Carismático, leal, culto e humilde são predicados bastante utilizados para definir aquele que definia a si mesmo como “apenas mais um”, conforme seu depoimento ao Museu de Gente. Foi e catalisou muitas vidas, registrando-as nas páginas do seu jornal. Foram mais de seis décadas dadas ao jornalismo, testemunhando, interagindo, erguendo bandeiras  e escrevendo histórias.

Não é possível traduzir em alguns parágrafos o que fora. Euro, afinal, tornou-se muitas poesias para caber em uma prosa. Transcendeu o papel de jornalista à medida em que se fez personagem, desde as suas indumentárias ao uso de objetos icônicos como a máquina de escrever verde que ele usou até o fim, alheio às modernidades. O clássico não morre e nem sai de moda.

Falar do que Euro fez enquanto escriba é repetir-se. Todos que sabem a história da imprensa rondoniense reiteram seus méritos. Foi ele um braço do que se fazia de mais ousado no jornalismo da América do Sul, considerando que o jornal Alto Madeira compunha a rede dos Diários Associados, presidida por Assis Chateaubriand, o famoso “Rei do Brasil” (definição de Fernando Moraes). Euro e Assis estiveram juntos. Cada qual com o seu código de ética. Nos últimos tempos, já nonagenário, continuou lúcido e afinado, extremamente bem informado, embora avesso à internet.

Euro começou como uma espécie de “foca”. Fez coluna social e pequenas notas no jornal impresso com linotipos. Até tornar-se editor e dono do AM, já nos tempos do offset. É sabido que seu texto era elegante e que sua visão de editorialista e editor estava muito acima do tipo de jornalismo que se fazia nas províncias, mesmo com todas as dificuldades financeiras e logísticas para se concluir um jornal nos confins do mundo. Era bom porque resultava da soma da alma de quem nasceu nos seringais e a cultura que este adquiriu com a observação aguçada e a vivência amazônica. Foi, de fato, um desbravador, uma mente tenaz e um inteligente incontestável.

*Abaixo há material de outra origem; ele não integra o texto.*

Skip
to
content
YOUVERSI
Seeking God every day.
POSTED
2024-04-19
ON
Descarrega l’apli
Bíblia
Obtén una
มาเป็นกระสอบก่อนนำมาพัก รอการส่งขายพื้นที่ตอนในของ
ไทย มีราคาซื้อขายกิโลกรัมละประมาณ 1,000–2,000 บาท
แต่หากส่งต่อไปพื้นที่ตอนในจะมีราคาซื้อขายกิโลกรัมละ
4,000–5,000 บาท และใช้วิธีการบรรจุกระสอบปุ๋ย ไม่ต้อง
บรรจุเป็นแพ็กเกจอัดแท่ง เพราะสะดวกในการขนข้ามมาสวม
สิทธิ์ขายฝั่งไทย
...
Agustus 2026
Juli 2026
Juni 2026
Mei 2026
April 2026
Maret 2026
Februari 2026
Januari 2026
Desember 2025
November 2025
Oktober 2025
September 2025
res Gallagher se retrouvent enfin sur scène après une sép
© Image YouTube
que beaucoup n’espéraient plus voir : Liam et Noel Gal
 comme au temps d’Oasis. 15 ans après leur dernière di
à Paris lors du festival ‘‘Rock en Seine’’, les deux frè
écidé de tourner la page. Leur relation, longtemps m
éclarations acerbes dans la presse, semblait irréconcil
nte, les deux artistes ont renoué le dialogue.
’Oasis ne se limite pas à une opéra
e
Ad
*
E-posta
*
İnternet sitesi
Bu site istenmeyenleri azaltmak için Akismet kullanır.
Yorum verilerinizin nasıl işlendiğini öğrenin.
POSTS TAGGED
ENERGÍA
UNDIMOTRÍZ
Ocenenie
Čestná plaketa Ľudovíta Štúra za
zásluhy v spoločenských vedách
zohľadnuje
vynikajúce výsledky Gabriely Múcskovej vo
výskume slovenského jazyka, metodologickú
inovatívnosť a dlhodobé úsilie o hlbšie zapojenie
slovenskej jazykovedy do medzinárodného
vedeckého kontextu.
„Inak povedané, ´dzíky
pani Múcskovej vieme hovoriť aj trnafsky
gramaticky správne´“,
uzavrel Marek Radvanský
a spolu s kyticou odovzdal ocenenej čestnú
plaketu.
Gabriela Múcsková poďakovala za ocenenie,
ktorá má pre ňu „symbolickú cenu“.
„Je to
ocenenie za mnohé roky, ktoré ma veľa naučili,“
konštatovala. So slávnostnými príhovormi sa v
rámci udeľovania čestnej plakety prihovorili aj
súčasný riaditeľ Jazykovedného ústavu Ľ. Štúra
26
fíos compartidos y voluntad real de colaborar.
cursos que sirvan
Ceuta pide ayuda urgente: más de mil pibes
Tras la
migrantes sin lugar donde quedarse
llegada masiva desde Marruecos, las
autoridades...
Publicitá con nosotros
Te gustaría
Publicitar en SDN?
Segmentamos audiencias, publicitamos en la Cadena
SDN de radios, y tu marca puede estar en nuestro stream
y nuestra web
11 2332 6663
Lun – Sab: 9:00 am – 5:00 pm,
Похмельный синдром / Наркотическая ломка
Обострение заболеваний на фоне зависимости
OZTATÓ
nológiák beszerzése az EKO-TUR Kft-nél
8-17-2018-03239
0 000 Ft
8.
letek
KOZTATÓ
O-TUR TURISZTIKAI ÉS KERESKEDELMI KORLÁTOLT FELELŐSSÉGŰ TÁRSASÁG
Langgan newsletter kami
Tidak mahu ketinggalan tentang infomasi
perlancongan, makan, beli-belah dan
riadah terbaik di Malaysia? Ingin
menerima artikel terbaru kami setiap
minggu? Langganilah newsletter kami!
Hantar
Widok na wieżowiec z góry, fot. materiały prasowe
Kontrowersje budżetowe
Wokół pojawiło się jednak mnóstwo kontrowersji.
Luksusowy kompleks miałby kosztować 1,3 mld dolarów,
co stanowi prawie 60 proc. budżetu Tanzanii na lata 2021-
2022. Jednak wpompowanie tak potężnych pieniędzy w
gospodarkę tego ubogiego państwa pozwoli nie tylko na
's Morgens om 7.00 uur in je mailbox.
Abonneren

Euro esteve presente nos momentos cruciais da história, em epílogos interessantes como a inauguração da BR-364, em 1960, pelo então presidente JK.  Esteve dentro do poder sem afetar-se por ele. Foi porta-voz da sociedade e de todas as suas contradições  para que os governantes a entendessem fora do seus castelos imaginários. Não deixou de ser humano, não fazendo a mínima questão de adulações, cuidando bem do que lhe alimentava o corpo, a alma e o espírito. Sorriu sempre, abraçou a todos e foi capaz de manter suas opiniões sem ferir às dos outros. Viveu, pois, sendo um exemplo de vida-boa, ao som de chorinhos, bebericando na confraria Buraco do Candiru cercado de gente que lhe queria bem.

Euro Tourinho já é nome de rua. Merece estátua, merece odes, música e aplausos. Viva o Euro! As lendas não morrem.

 

Duas gerações diferentes, a mesma paixão pelo jornalismo e pela história. Para Júlio Olivar “O Euro foi o dono do seu tempo e o viveu intensamente, com alegria e emoção.